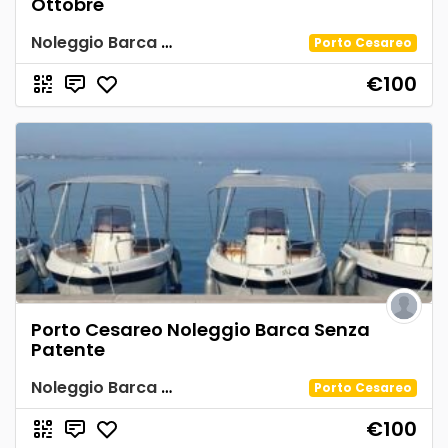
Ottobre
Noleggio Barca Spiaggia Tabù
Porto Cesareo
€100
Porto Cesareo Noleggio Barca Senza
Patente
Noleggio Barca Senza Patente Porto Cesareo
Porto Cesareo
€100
____
**REQUIRED ACTION**. Can you render the text lines from all the records above as a JSON list of strings, one string per line, with blank lines omitted and the pictures left out?

**WORKED SOLUTION**.
[
  "Ottobre",
  "Noleggio Barca Spiaggia Tabù",
  "Porto Cesareo",
  "€100",
  "Porto Cesareo Noleggio Barca Senza",
  "Patente",
  "Noleggio Barca Senza Patente Porto Cesareo",
  "Porto Cesareo",
  "€100"
]